Strategy and Summary
Given our broader interest rate forecast, episodes of panic that may cause investment to flee the muni market should present a buying opportunity. At current levels we feel “AA” rated munis in the 13-year to 15-year area represent a good value, with yields of roughly 2.0% as compared to a 10-year U.S. Treasury yield below 0.70%. There will be headlines of municipal employee lay-offs, rainy day funds being raided and a combination of a multitude of lost revenues and COVID-related costs but this is not the end of your state’s ability to function or your local water and sewer district’s ability to provide continued service. For context regarding the scope of the problem, currently the municipal bond market has nearly $4 trillion of outstanding debt. The underfunded liability for municipal pensions is estimated to be between $4.5 trillion and $6 trillion. The Federal Reserve Bank of Cleveland estimates that the lost revenue over the coming year will be between $25 billion and $137 billion. A professor at the University of Pennsylvania estimates the lost revenue and added costs could approach $500 billion. Even at the extreme, if the municipalities were to shoulder the entire burden, it would increase their debt load by roughly 12%. The broader muni market will be fine, and it is very likely that some type of municipal government assistance will be a part of the next COVID-19 bailout package. If investors respond to the headlines by throwing the baby out with the bathwater, give an increased allocation to high quality and essential purpose munis some serious consideration.

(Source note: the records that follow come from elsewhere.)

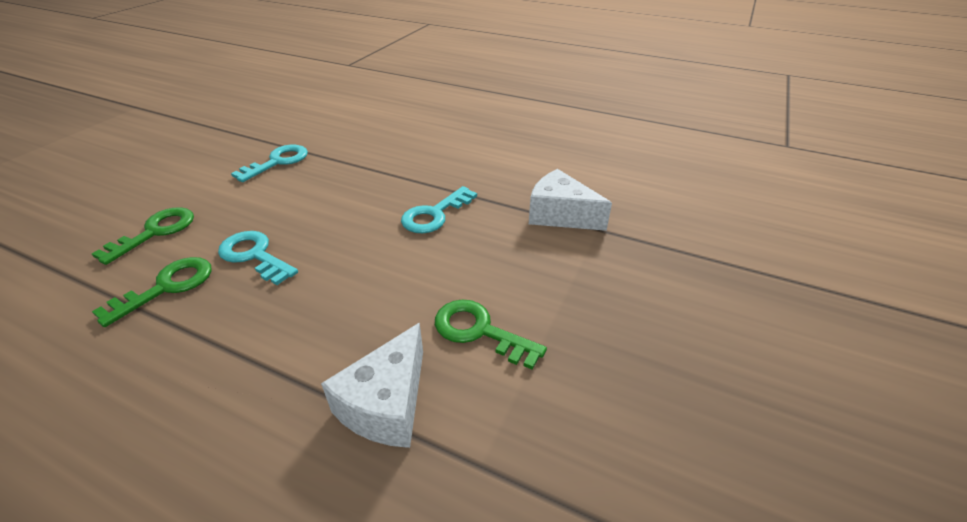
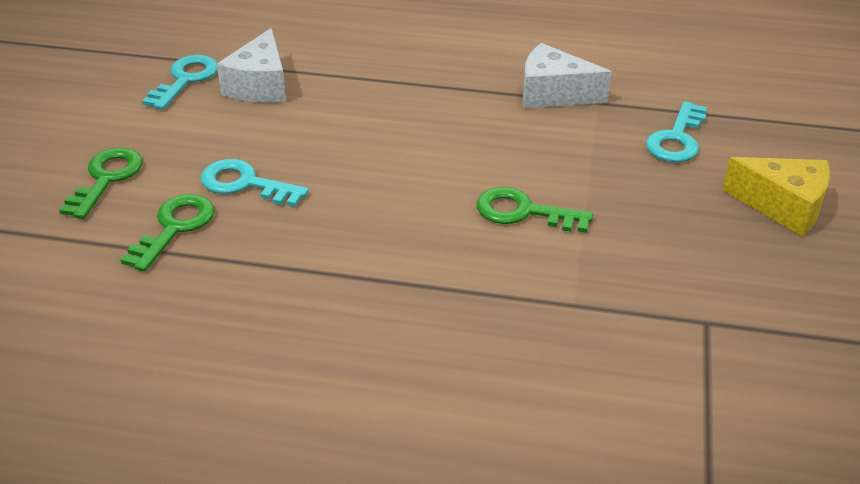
camera: 15 degrees left, 0 degrees up
(387, 404) = (471, 279): white cheese -> white cheese (260, 85)
(434, 215) = (417, 113): turquoise key -> turquoise key (676, 139)
(764, 380) = (783, 207): none -> yellow cheese

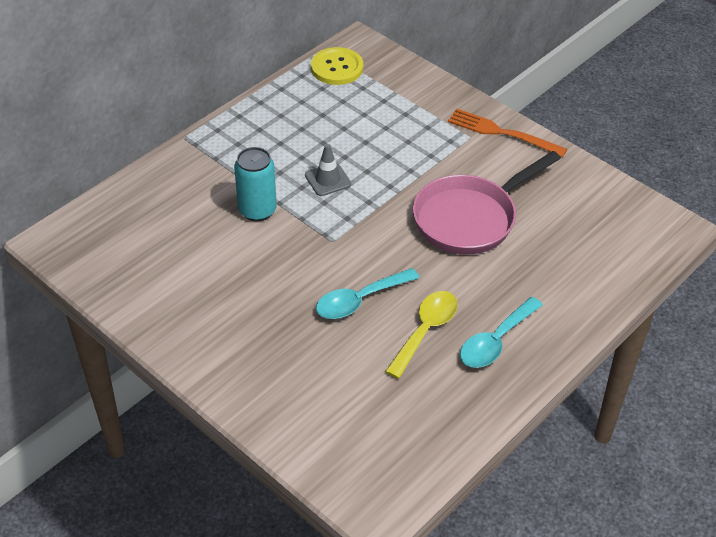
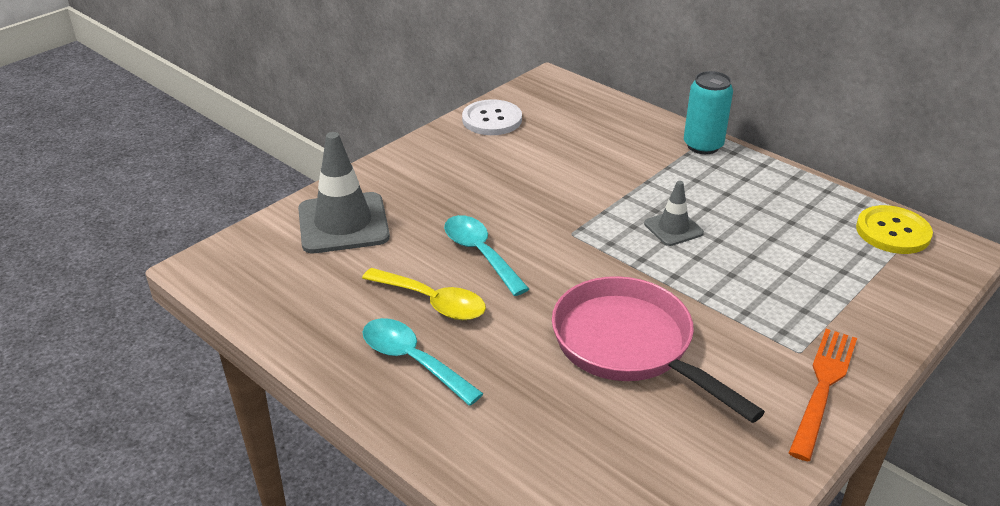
camera: 90 degrees right, 10 degrees down
(128, 290) = (492, 119): none -> white button
(257, 210) = (611, 183): turquoise can -> turquoise can (703, 146)
(310, 402) = (343, 223): none -> grey traffic cone

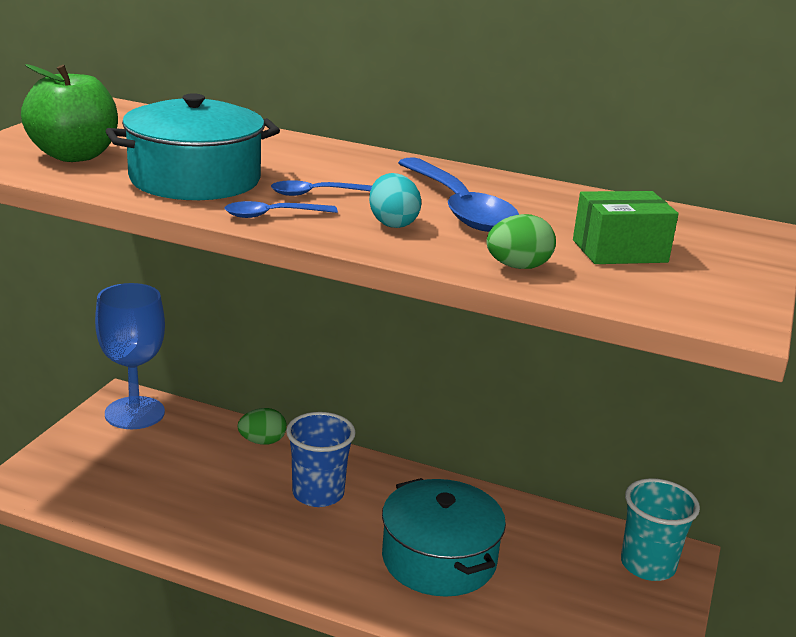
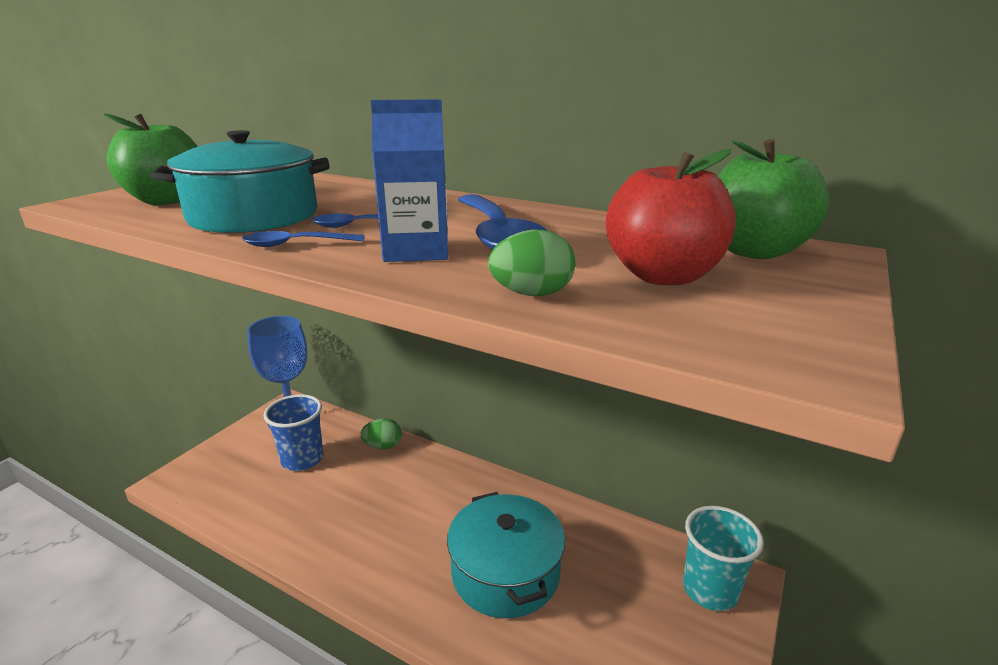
camera: 10 degrees right, 0 degrees up
(318, 494) = (414, 497): blue cup -> blue cup (302, 459)
(392, 223) = (416, 250): turquoise egg -> blue carton
(619, 251) = (663, 276): green box -> red apple
(692, 227) = (753, 251): none -> green apple

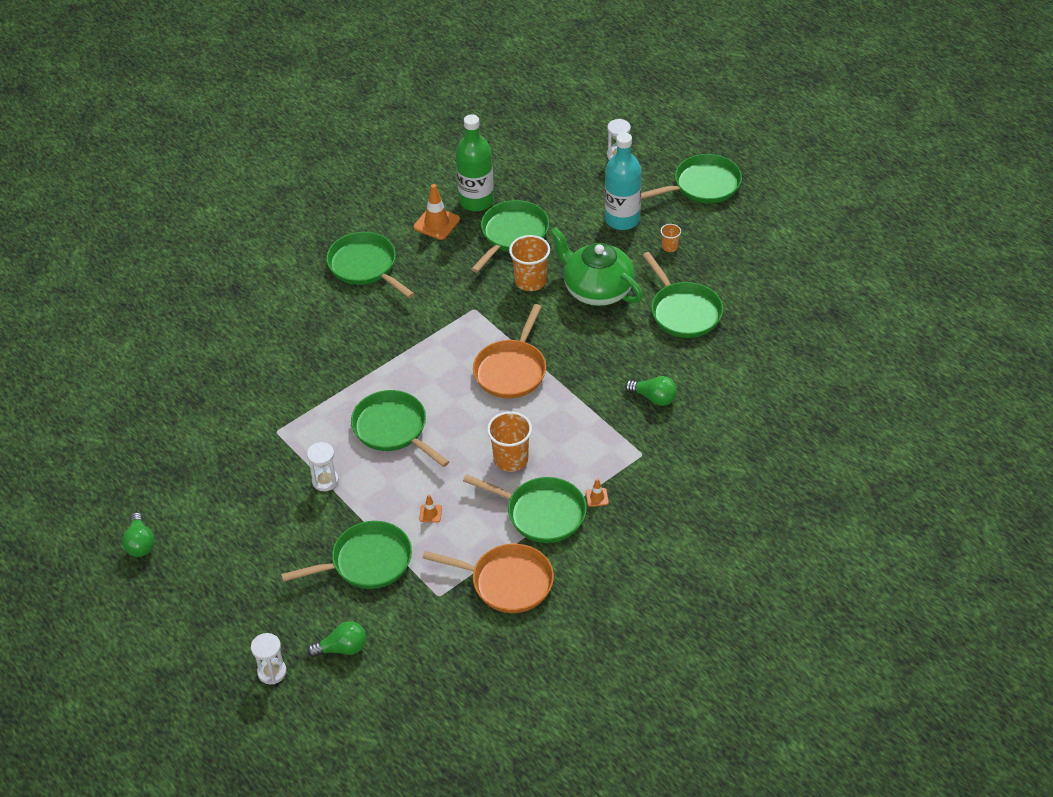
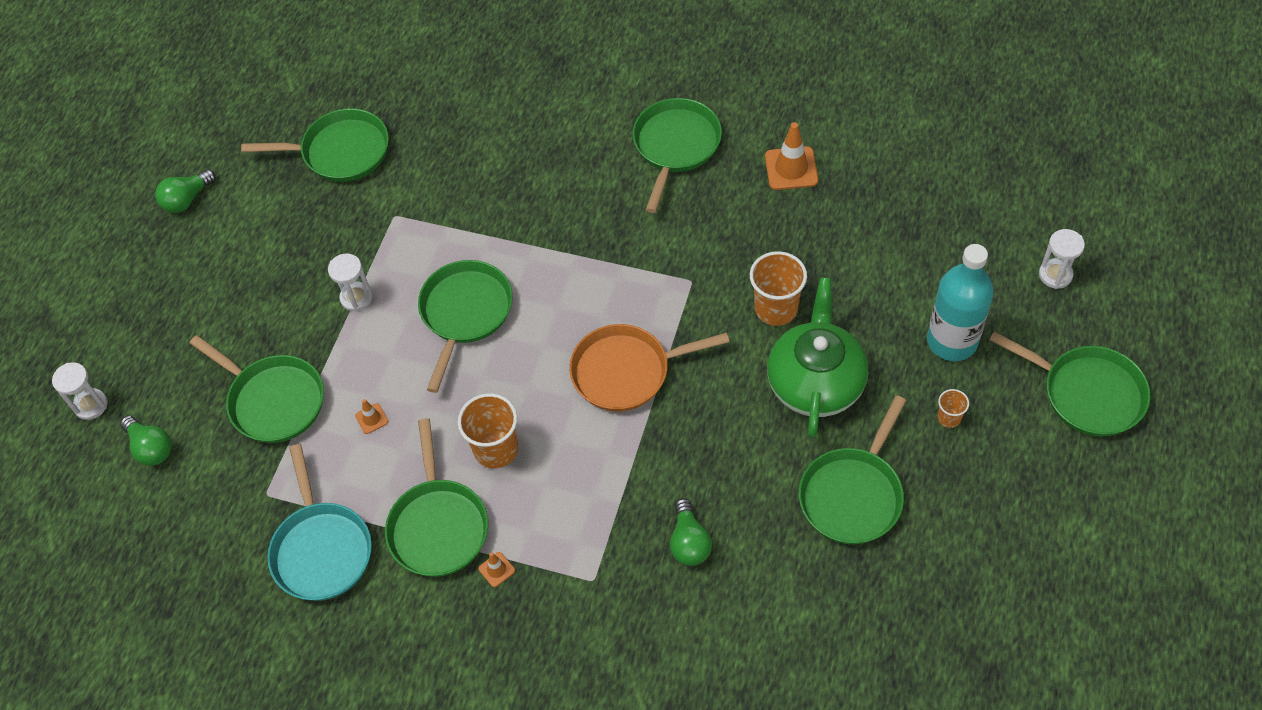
camera: 60 degrees right, 10 degrees up
(476, 201) = (857, 183): green bottle -> none
(507, 582) = (321, 549): orange pan -> turquoise pan
(512, 234) = (834, 248): green pan -> green pan (340, 152)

In addition to headline risk that may face the muni market, recovery-based economic optimism may offer another opportunity to buy bonds at what we believe will be attractive yields over the next year or two. We continue to think that recovery expectations could drive the 10-year Treasury yield to the vicinity of 1.0%. Municipal yields relative to Treasuries are quite appealing and we are a buyer since “AA” rated bond yields have reached a level that is nearly 250% of the comparable Treasury in the 13-year to 15-year segment previously mentioned. Fear of widespread muni defaults could drive that ratio higher but most of the misplaced concern seems to be baked into the current pricing. Temporary improved economic enthusiasm is most likely the force that would drive muni yields somewhat higher.
The fact that the world is awash in liquidity leads us to believe short rates will remain low for the foreseeable future. Ignoring the potential influences of fiscal dominance addressed earlier, longer-term rates should be held down by the magnitude and number of economic challenges and failures that lie ahead. There is also a strong possibility that future economic expectations will be anchored by the past decade of subdued inflation and growth experience. In the event we are wrong about those levers, the Fed has more than enough tools to address runaway inflation expectations (a problem they have been dreaming of addressing since the Great Recession). Don’t try to perfectly time the market. The peak is very often short-lived, and the supply of bonds of the type that you would care to buy may be insufficient to fill your needs during the handful of “perfect” days.